*Exercise directions*
Reproduce the records word for word, apart from the images they contain.

#### Dataset entries ####

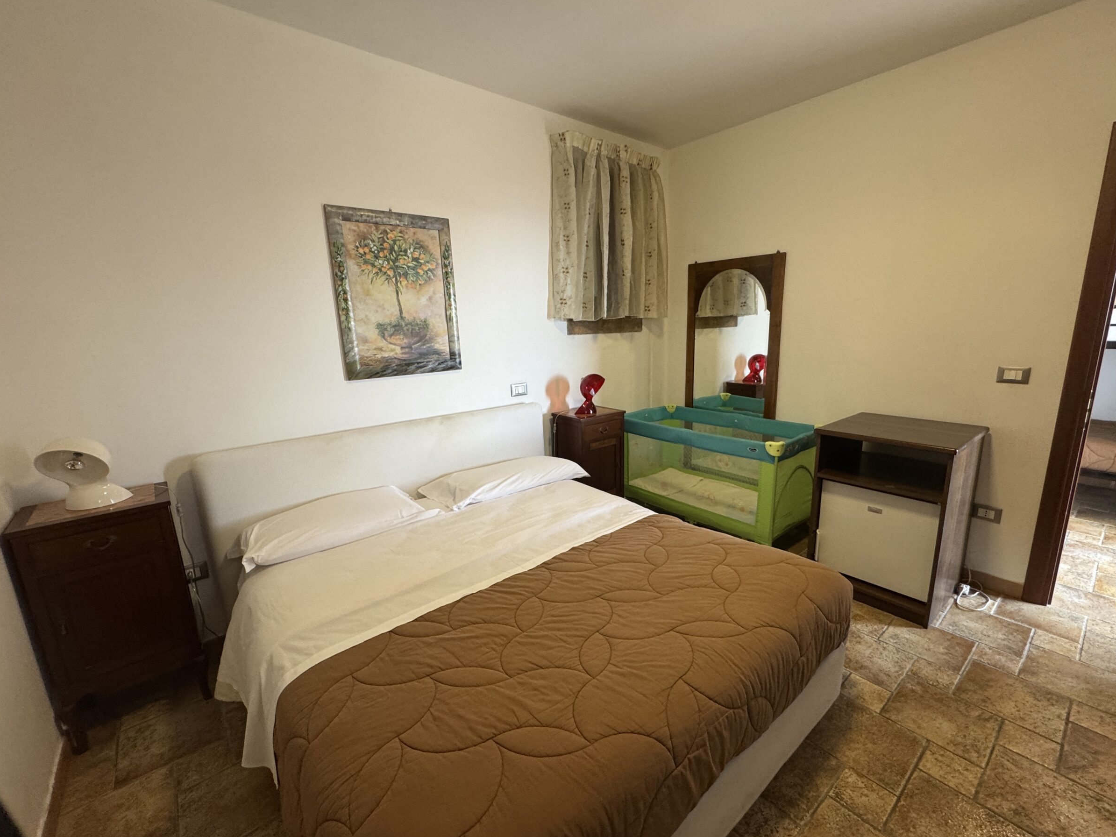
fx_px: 484
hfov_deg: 98.1
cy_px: 428
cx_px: 581
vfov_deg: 81.7
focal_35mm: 15
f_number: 2.2
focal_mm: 2.22
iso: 200
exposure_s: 1/50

####

*Response to the task*
fx_px: 484
hfov_deg: 98.1
cy_px: 428
cx_px: 581
vfov_deg: 81.7
focal_35mm: 15
f_number: 2.2
focal_mm: 2.22
iso: 200
exposure_s: 1/50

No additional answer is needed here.